PyPI Version Tests Docs Python 3.10+ License GitLab

A Python library for parsing, processing, and visualizing multi-format ECG files.

Developed at UMMISCO / IRD by Ahmad Fall.

ecgdatakit.ummisco.fr — Full documentation, API reference, and getting started guide.


Features

Parsing — 12 ECG formats, one unified data model

Format File Types Detection
HL7 aECG .xml <AnnotatedECG in header
Philips Sierra XML .xml <restingecgdata in header
ISHNE Holter .ecg, .hol ISHNE1.0 or ANN 1.0 magic bytes
Mortara EL250 .xml <ECG + <CHANNEL in header
EDF/EDF+ .edf "0 " at offset 0
SCP-ECG .scp Valid Section 0 pointer table at offset 6
GE MUSE XML .xml <RestingECG> in header
DICOM Waveform .dcm DICM at offset 128
WFDB (PhysioNet) .hea + .dat .hea extension + valid header
MFER .mwf, .mfer Valid MFER tag + BER length
Mindray BeneHeart R12 .xml <BeneHeartR12> or <MindrayECG>
GE MAC 2000 .xml <MAC2000> or <GE_MAC>

Signal Processing

Category Capabilities
Filtering Butterworth (lowpass, highpass, bandpass, notch), baseline removal, diagnostic & monitoring presets
Peak Detection Pan-Tompkins, Shannon energy
Heart Rate Average HR, RR intervals, instantaneous beat-by-beat HR
HRV Analysis Time-domain (SDNN, RMSSD, pNN50), frequency-domain (VLF/LF/HF), Poincaré (SD1/SD2)
Spectral FFT, Welch PSD, beat segmentation, ensemble averaging
Quality Signal quality index (SQI), SNR estimation
Leads Derive III, aVR/aVL/aVF, full 12-lead assembly
Cleaning Built-in, BioSPPy, NeuroKit2, combined pipelines
Deep Denoising DeepFADE — a DenseNet encoder-decoder denoising autoencoder trained on a large private ECG database (weights bundled)

Visualization

Type Plots
ECG Waveforms Single lead, multi-lead, standard 12-lead grid with paper background
Annotations R-peak markers, RR intervals, heart rate overlay
Beat Analysis Segmented beats, ensemble-averaged beat with SD shading
Spectral Power spectrum (PSD/FFT), spectrogram
HRV Tachogram, Poincaré plot, frequency bands, metrics dashboard
Reports Signal quality per lead, full ECG report with patient info
Interactive All plots available as interactive Plotly versions (zoom, pan, hover)

Installation

# Core (parsing only)
pip install ecgdatakit

# With signal processing
pip install "ecgdatakit[processing]"

# With static plots (matplotlib)
pip install "ecgdatakit[plotting]"

# With interactive plots (plotly)
pip install "ecgdatakit[plotting-interactive]"

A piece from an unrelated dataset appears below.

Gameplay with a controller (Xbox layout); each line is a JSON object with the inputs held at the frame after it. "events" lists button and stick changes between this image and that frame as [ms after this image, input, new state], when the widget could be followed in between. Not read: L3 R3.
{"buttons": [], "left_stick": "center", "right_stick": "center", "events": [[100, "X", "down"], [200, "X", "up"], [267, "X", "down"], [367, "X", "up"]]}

# With ECG cleaning backends
pip install "ecgdatakit[cleaning]"

# With DeepFADE denoising autoencoder (requires torch)
pip install "ecgdatakit[denoising]"

# Everything (except torch — install separately if needed)
pip install "ecgdatakit[all]"

Optional extras for specific formats:

pip install "ecgdatakit[holter]"   # ISHNE Holter CRC validation
pip install "ecgdatakit[dicom]"    # DICOM waveform support

Quick Start

Parse an ECG file

from ecgdatakit import FileParser

record = FileParser().parse("path/to/ecg_file.xml")

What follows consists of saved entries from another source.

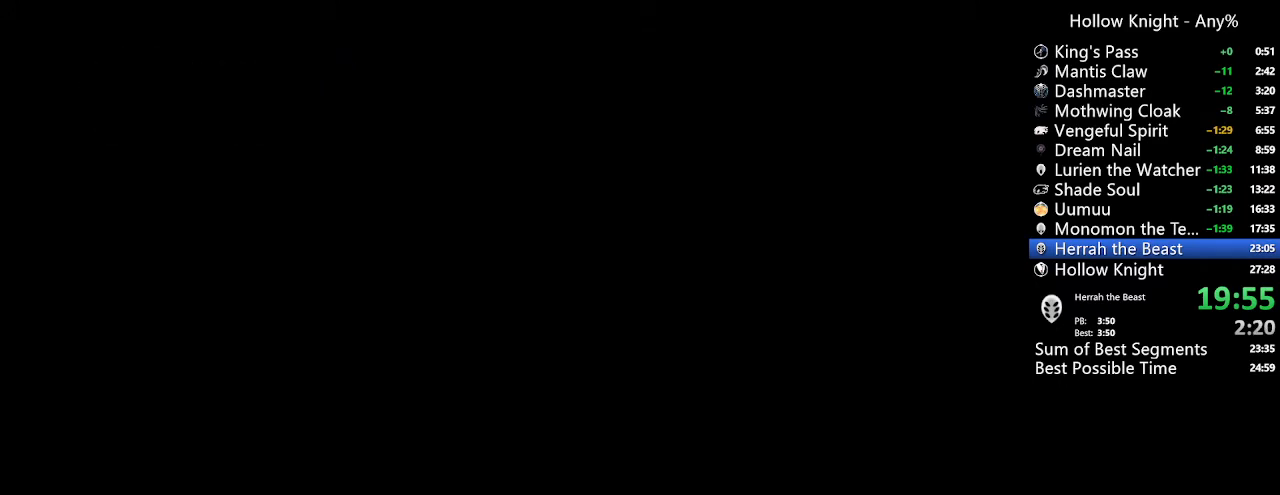
{"buttons": ["A"], "left_stick": "center", "right_stick": "center", "events": [[67, "A", "down"]]}
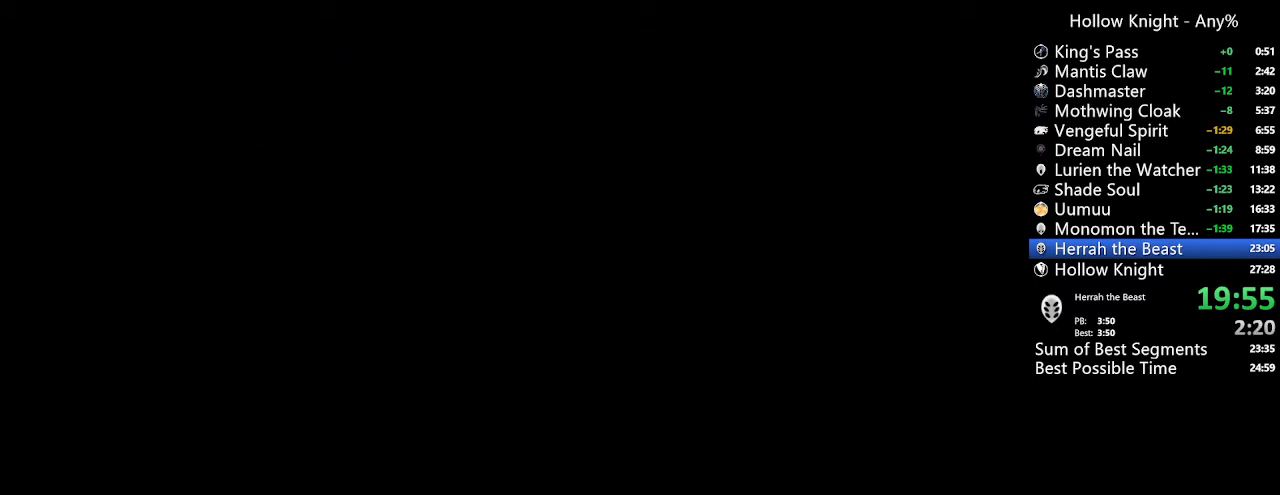
{"buttons": ["A"], "left_stick": "center", "right_stick": "center", "events": []}
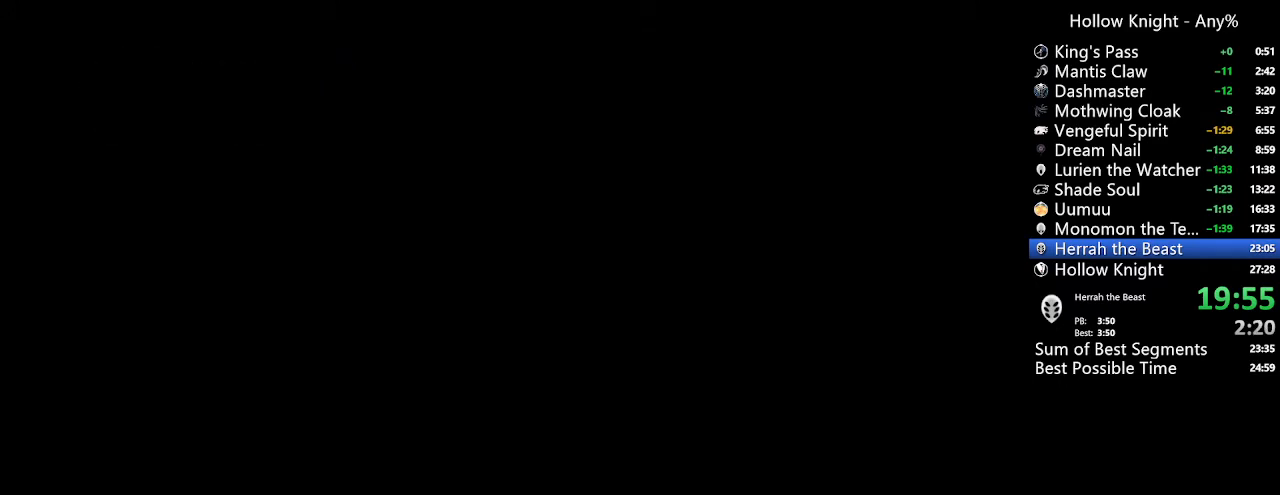
{"buttons": [], "left_stick": "center", "right_stick": "center", "events": [[167, "A", "up"]]}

print(record.source_format)            # "sierra_xml"
print(record.patient.first_name)       # "John"
print(record.patient.age)              # 55
print(record.recording.sample_rate)    # 500
print(record.measurements.heart_rate)  # 75
print(record.device.manufacturer)      # "Philips"
print(record.signal.data_encoding)     # "base64"
print(len(record.leads))               # 12

json_str = record.to_json()

Process signals

from ecgdatakit.processing import (
    diagnostic_filter, detect_r_peaks, heart_rate,
    rr_intervals, time_domain, signal_quality_index, clean_ecg,
)

lead = record.leads[1]

filtered = diagnostic_filter(lead)

peaks = detect_r_peaks(filtered)
peaks_se = detect_r_peaks(filtered, method="shannon_energy")

hr = heart_rate(filtered, peaks)
rr = rr_intervals(filtered, peaks)

hrv = time_domain(rr)
print(hrv["sdnn"], hrv["rmssd"], hrv["pnn50"])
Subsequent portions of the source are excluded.